__Assignment__.
Rewrite every line of the records below, replacing "incoming.png" with "gauge_photo.png" and leaving everything else unchanged. Leave the pictures out of your answer.

Data shown START

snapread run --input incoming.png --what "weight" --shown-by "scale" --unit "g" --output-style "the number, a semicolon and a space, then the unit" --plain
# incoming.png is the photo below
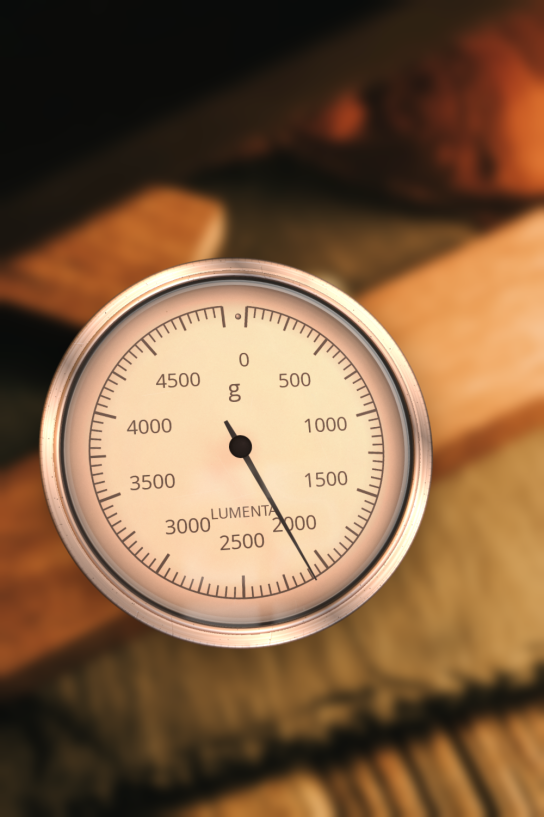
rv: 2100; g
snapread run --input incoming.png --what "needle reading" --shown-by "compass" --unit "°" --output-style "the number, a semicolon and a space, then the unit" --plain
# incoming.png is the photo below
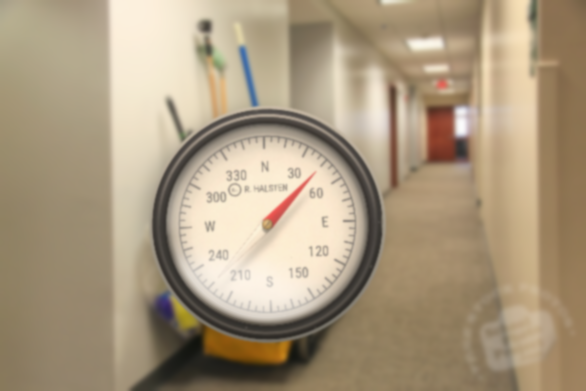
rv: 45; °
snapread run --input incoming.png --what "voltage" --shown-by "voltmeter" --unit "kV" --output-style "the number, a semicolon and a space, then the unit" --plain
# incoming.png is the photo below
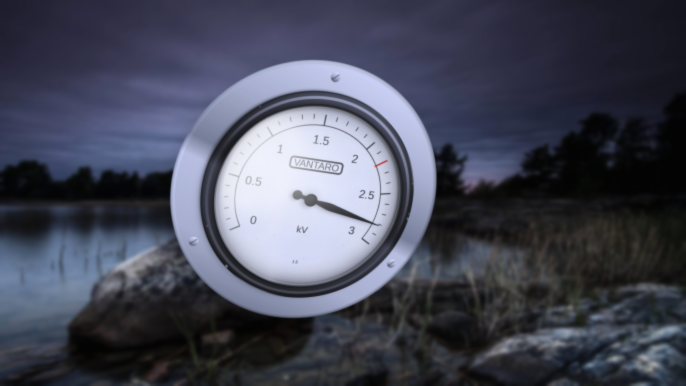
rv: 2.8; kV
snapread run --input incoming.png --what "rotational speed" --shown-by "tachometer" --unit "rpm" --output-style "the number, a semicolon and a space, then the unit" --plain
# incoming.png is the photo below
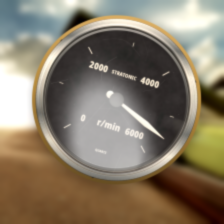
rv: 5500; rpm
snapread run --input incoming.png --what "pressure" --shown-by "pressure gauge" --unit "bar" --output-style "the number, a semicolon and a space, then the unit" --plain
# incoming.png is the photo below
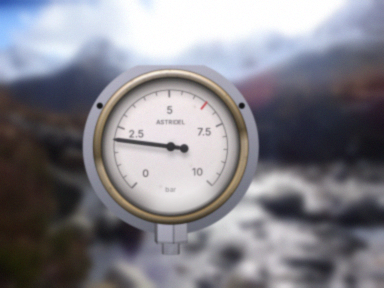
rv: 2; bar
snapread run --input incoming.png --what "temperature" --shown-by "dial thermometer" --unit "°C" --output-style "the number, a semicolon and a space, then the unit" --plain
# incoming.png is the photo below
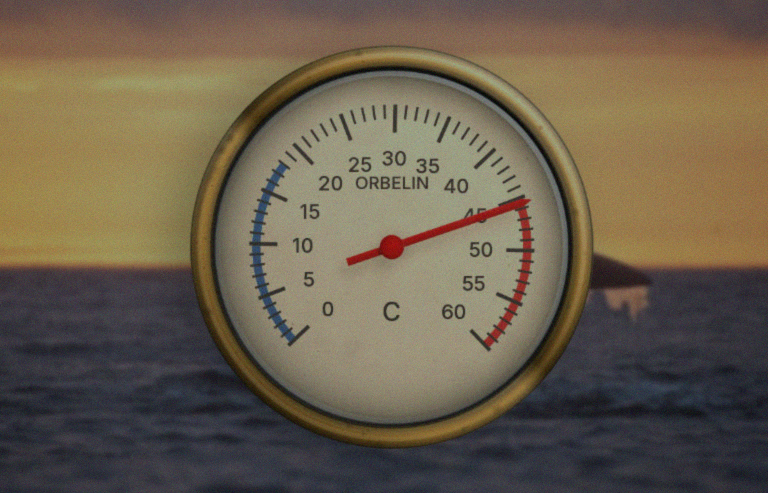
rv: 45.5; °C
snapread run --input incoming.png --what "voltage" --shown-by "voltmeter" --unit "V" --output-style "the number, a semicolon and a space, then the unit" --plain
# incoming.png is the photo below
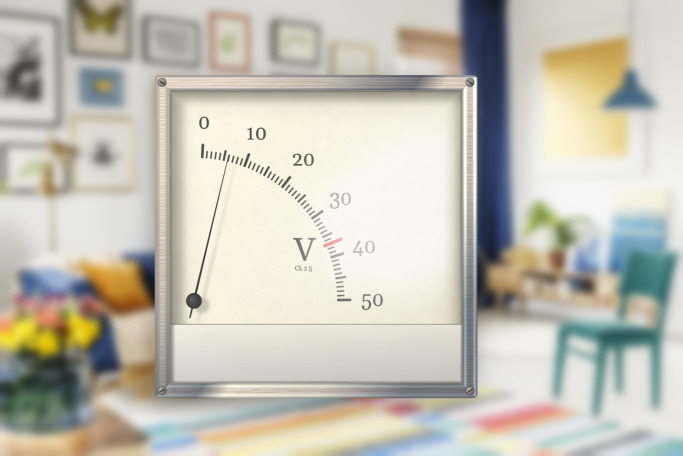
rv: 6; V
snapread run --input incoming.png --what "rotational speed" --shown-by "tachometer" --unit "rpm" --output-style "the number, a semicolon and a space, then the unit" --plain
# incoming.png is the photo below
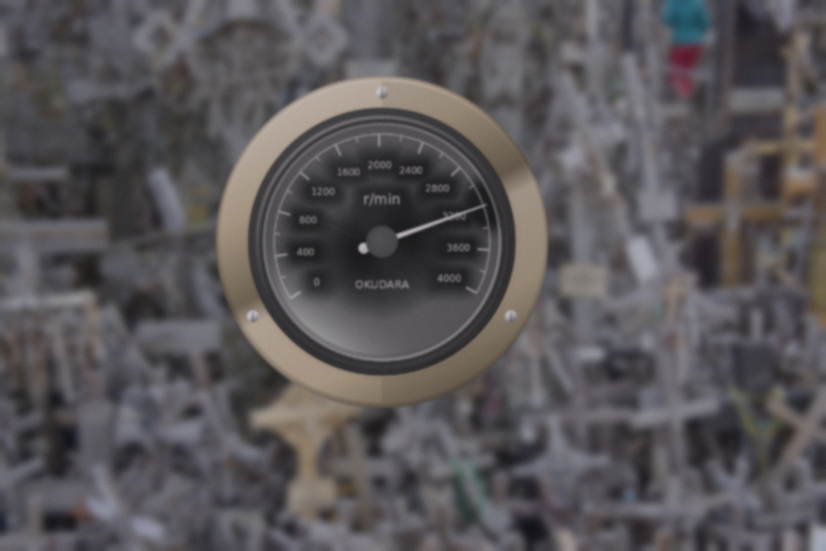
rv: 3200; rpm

Data shown END

__Exercise solution__.
snapread run --input gauge_photo.png --what "weight" --shown-by "scale" --unit "g" --output-style "the number, a semicolon and a space, then the unit" --plain
# gauge_photo.png is the photo below
rv: 2100; g
snapread run --input gauge_photo.png --what "needle reading" --shown-by "compass" --unit "°" --output-style "the number, a semicolon and a space, then the unit" --plain
# gauge_photo.png is the photo below
rv: 45; °
snapread run --input gauge_photo.png --what "voltage" --shown-by "voltmeter" --unit "kV" --output-style "the number, a semicolon and a space, then the unit" --plain
# gauge_photo.png is the photo below
rv: 2.8; kV
snapread run --input gauge_photo.png --what "rotational speed" --shown-by "tachometer" --unit "rpm" --output-style "the number, a semicolon and a space, then the unit" --plain
# gauge_photo.png is the photo below
rv: 5500; rpm
snapread run --input gauge_photo.png --what "pressure" --shown-by "pressure gauge" --unit "bar" --output-style "the number, a semicolon and a space, then the unit" --plain
# gauge_photo.png is the photo below
rv: 2; bar
snapread run --input gauge_photo.png --what "temperature" --shown-by "dial thermometer" --unit "°C" --output-style "the number, a semicolon and a space, then the unit" --plain
# gauge_photo.png is the photo below
rv: 45.5; °C
snapread run --input gauge_photo.png --what "voltage" --shown-by "voltmeter" --unit "V" --output-style "the number, a semicolon and a space, then the unit" --plain
# gauge_photo.png is the photo below
rv: 6; V
snapread run --input gauge_photo.png --what "rotational speed" --shown-by "tachometer" --unit "rpm" --output-style "the number, a semicolon and a space, then the unit" --plain
# gauge_photo.png is the photo below
rv: 3200; rpm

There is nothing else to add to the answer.